North and South Korea agreed on Saturday to resume reconciliation talks after the North sent its highest level delegation ever to the South, raising hope for a breakthrough in their tense ties.
"We've said the issue of separated families is the most urgent and important one, so I think it's necessary for us to raise that issue," Unification Ministry spokesman Lim Byeong-cheol said.
Reunions of elderly relatives separated by decades of hostility have become a barometer of relations between the two Koreas, only happening during periods of warmer ties.
The two Koreas remain technically at war under a truce that ended their 1950-53 conflict with no regular channel for contacts between their people.
There have been 19 family reunions since the first one in 1985 and South Korea wants to make them regular events, citing the humanitarian urgency for separated family members now growing old.
The last reunions took place in February, just north of the two Koreas' militarised border.
A North Korean delegation attending the closing ceremony of the Asian Games in the South Korean city of Incheon held talks with South Korean officials on Saturday and they agreed to resume talks on improving ties that have been stalled since February.
South Korean President Park Geun-hye has been pushing for a resumption of high-level dialogue to ease tension, and the North agreed that senior officials would meet some time in late October or early November.
Park on Monday said the visit by the North Korean delegation, organised with just 24 hours notice, should be an opportunity to open a regular channel of inter-Korean dialogue, adding the resumption of talks was a meaningful step in improving ties.
U.S. officials visiting Seoul welcomed the resumption of dialogue between the Koreas after meetings with South Korean officials on Monday.

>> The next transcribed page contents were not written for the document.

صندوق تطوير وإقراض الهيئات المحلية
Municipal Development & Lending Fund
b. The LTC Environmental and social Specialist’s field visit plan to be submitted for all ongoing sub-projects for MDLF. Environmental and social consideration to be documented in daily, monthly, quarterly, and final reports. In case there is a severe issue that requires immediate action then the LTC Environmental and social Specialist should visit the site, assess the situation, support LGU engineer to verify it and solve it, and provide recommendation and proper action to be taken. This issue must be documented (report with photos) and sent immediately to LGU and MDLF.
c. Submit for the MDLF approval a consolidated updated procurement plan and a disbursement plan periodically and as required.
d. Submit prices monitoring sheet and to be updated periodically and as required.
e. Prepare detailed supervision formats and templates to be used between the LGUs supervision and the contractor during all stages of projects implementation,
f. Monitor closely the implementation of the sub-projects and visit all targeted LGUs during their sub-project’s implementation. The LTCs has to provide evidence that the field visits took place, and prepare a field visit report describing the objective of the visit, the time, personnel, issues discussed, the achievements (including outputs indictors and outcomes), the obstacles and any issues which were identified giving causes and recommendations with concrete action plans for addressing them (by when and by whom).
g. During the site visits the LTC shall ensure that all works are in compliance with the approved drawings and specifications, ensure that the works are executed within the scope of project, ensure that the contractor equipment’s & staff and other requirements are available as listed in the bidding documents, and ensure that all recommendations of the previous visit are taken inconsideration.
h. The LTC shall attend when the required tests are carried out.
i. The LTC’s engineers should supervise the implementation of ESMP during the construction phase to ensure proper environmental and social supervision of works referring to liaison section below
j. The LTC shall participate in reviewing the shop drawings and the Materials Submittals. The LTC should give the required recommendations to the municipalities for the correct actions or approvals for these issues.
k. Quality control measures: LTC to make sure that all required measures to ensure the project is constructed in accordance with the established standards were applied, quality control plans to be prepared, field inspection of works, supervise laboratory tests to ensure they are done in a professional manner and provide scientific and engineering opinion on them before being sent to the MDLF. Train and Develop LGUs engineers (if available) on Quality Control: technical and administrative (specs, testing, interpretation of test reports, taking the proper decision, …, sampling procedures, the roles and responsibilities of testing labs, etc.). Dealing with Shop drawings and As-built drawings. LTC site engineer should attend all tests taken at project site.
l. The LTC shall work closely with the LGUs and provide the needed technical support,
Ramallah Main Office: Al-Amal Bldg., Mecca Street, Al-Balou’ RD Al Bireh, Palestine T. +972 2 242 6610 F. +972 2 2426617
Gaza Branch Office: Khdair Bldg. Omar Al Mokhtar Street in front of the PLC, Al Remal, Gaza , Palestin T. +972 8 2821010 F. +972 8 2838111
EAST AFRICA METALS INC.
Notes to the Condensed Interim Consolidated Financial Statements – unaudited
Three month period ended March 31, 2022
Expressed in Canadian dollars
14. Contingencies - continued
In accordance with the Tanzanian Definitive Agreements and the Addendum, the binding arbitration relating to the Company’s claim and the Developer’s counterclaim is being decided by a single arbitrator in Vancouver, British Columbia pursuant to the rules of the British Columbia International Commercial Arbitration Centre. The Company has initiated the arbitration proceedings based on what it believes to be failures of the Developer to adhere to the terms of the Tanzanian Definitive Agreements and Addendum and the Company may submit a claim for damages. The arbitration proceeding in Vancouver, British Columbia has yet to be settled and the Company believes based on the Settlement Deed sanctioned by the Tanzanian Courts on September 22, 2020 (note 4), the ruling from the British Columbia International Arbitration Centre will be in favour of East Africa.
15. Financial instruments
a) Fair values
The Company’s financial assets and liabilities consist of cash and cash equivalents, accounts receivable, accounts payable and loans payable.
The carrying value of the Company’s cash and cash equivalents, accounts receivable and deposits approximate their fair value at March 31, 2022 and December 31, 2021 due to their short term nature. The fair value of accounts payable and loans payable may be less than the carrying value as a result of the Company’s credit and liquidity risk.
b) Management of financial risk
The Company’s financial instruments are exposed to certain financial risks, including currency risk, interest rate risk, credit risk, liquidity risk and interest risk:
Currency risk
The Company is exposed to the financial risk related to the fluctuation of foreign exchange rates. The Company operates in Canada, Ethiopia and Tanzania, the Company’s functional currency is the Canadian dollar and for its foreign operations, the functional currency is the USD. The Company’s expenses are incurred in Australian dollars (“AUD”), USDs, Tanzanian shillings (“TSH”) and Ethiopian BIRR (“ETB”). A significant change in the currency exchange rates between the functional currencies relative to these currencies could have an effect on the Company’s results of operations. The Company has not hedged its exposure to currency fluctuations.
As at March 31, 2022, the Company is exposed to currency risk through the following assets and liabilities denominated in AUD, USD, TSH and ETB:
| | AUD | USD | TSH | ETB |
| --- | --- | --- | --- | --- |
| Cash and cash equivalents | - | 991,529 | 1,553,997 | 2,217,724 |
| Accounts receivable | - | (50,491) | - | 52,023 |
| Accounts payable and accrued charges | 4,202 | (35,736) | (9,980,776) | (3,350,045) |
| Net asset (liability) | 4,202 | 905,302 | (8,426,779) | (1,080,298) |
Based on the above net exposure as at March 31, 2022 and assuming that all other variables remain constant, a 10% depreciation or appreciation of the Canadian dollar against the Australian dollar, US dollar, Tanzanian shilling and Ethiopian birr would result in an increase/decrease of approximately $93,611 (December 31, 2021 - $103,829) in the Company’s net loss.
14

"I made clear that as is a consistent element of U.S. policy the United States supports the efforts on the part of (South Korea) to promote and enhance inter-Korean relations," Assistant U.S. Secretary of State Daniel Russel told reporters.
Hopes for an improvement in relations have in the past been repeatedly dashed, with the North reneging on deals, walking out of talks and even threatening to attack its neighbour, turning it into a "sea of fire".